In the records below, swap "locality" for "location" in the stretch from the line containing "family: Caryophyllaceae" through the line containing "catalogue / barcode: US 2745304", and write out only those lines with nothing else changed.

— START Data shown —

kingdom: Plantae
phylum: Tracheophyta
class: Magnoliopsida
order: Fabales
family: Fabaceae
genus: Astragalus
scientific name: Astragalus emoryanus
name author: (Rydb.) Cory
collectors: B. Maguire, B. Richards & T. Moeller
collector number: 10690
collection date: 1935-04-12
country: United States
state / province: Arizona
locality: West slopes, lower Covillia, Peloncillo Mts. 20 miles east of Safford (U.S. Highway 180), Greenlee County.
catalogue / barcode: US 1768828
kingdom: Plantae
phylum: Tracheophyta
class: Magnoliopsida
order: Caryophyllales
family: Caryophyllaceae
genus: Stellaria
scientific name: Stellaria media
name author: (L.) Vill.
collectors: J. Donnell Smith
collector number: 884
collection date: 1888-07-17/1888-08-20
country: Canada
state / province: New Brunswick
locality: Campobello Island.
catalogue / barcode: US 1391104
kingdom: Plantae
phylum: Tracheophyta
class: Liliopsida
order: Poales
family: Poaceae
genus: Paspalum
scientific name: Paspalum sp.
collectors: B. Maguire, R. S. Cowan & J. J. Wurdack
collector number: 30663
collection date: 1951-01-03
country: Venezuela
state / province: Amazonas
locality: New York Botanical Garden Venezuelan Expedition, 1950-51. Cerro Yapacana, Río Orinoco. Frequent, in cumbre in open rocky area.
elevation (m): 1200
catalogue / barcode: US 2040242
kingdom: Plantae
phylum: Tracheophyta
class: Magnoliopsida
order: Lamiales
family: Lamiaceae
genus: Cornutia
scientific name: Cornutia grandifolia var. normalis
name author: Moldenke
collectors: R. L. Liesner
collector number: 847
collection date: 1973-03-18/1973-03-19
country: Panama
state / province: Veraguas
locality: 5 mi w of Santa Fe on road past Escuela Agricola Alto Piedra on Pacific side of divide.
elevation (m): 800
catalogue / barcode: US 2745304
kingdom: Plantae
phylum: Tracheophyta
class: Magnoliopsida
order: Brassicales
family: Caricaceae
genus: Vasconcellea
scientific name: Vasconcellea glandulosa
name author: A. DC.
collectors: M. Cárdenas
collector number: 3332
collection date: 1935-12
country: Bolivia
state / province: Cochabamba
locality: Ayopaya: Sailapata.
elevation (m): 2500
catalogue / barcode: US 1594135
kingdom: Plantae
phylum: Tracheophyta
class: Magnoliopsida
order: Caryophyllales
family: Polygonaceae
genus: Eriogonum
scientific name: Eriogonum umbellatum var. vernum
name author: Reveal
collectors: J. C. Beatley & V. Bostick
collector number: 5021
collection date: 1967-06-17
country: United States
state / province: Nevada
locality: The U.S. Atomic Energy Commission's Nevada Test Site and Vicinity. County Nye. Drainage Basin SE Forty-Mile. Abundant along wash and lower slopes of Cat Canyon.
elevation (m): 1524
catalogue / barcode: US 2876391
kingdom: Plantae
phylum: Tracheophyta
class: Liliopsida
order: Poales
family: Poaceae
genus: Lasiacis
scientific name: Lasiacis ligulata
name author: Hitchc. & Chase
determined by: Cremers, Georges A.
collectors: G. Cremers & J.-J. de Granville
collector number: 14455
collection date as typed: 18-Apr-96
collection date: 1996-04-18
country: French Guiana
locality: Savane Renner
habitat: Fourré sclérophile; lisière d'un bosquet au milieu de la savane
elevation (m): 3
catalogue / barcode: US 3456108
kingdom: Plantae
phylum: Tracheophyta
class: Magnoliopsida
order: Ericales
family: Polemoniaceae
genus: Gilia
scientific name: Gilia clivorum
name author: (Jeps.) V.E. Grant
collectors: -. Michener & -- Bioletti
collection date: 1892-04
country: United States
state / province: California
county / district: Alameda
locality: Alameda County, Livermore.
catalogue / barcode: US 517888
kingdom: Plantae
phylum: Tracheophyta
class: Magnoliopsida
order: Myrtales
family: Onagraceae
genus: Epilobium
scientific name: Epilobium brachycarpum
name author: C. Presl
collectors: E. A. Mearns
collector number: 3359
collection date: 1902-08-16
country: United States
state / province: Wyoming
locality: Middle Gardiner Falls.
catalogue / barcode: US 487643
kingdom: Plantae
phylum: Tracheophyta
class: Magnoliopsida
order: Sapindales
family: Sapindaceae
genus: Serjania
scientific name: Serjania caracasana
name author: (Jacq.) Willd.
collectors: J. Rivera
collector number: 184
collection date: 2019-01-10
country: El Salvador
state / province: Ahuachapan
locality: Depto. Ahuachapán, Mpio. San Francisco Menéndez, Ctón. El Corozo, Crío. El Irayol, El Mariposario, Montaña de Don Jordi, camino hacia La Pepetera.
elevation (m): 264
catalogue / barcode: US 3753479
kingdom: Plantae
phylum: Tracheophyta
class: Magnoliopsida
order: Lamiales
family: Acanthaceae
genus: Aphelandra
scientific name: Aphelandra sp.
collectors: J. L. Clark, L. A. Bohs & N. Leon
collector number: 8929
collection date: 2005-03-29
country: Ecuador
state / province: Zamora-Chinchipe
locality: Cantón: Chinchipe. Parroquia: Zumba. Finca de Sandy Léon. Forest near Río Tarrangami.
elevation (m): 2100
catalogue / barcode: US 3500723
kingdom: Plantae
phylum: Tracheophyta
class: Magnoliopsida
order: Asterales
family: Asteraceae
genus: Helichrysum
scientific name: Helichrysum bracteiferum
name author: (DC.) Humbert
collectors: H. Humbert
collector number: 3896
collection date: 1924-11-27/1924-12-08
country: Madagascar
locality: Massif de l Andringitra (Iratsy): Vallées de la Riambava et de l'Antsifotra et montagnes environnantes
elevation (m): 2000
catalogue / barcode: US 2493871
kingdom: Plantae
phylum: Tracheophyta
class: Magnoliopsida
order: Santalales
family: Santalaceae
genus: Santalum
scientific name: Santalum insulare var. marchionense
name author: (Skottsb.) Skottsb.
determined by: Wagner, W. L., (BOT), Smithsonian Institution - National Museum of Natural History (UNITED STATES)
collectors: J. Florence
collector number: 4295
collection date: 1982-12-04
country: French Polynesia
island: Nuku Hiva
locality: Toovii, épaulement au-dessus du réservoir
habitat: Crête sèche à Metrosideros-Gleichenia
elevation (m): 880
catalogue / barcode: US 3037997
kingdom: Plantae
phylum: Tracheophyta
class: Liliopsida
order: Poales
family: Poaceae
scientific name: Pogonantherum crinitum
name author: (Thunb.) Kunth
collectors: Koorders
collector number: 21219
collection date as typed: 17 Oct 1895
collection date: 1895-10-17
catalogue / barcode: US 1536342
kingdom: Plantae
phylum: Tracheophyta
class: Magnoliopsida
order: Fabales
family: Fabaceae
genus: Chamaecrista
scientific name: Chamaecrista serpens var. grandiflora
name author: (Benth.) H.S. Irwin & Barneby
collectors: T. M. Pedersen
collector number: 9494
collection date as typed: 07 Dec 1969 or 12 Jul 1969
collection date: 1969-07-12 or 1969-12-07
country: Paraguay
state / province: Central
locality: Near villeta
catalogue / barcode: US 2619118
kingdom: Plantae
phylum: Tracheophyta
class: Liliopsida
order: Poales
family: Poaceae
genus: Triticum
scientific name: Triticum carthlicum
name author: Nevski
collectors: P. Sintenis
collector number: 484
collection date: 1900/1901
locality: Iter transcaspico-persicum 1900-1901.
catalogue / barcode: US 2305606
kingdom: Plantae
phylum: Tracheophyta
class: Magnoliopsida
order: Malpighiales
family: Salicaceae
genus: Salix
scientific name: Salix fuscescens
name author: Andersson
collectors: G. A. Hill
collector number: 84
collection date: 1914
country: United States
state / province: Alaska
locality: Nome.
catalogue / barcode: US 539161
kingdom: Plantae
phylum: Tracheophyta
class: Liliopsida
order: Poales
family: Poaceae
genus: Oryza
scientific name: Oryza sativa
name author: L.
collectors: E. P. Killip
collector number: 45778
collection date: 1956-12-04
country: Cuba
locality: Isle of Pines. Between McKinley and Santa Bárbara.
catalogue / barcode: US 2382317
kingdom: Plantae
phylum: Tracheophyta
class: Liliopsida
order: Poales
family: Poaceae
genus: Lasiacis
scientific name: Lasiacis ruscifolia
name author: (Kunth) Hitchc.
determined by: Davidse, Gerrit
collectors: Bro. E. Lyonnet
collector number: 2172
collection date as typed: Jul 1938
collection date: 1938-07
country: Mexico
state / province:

— END Data shown —

Problem solution =>
family: Caryophyllaceae
genus: Stellaria
scientific name: Stellaria media
name author: (L.) Vill.
collectors: J. Donnell Smith
collector number: 884
collection date: 1888-07-17/1888-08-20
country: Canada
state / province: New Brunswick
location: Campobello Island.
catalogue / barcode: US 1391104
kingdom: Plantae
phylum: Tracheophyta
class: Liliopsida
order: Poales
family: Poaceae
genus: Paspalum
scientific name: Paspalum sp.
collectors: B. Maguire, R. S. Cowan & J. J. Wurdack
collector number: 30663
collection date: 1951-01-03
country: Venezuela
state / province: Amazonas
location: New York Botanical Garden Venezuelan Expedition, 1950-51. Cerro Yapacana, Río Orinoco. Frequent, in cumbre in open rocky area.
elevation (m): 1200
catalogue / barcode: US 2040242
kingdom: Plantae
phylum: Tracheophyta
class: Magnoliopsida
order: Lamiales
family: Lamiaceae
genus: Cornutia
scientific name: Cornutia grandifolia var. normalis
name author: Moldenke
collectors: R. L. Liesner
collector number: 847
collection date: 1973-03-18/1973-03-19
country: Panama
state / province: Veraguas
location: 5 mi w of Santa Fe on road past Escuela Agricola Alto Piedra on Pacific side of divide.
elevation (m): 800
catalogue / barcode: US 2745304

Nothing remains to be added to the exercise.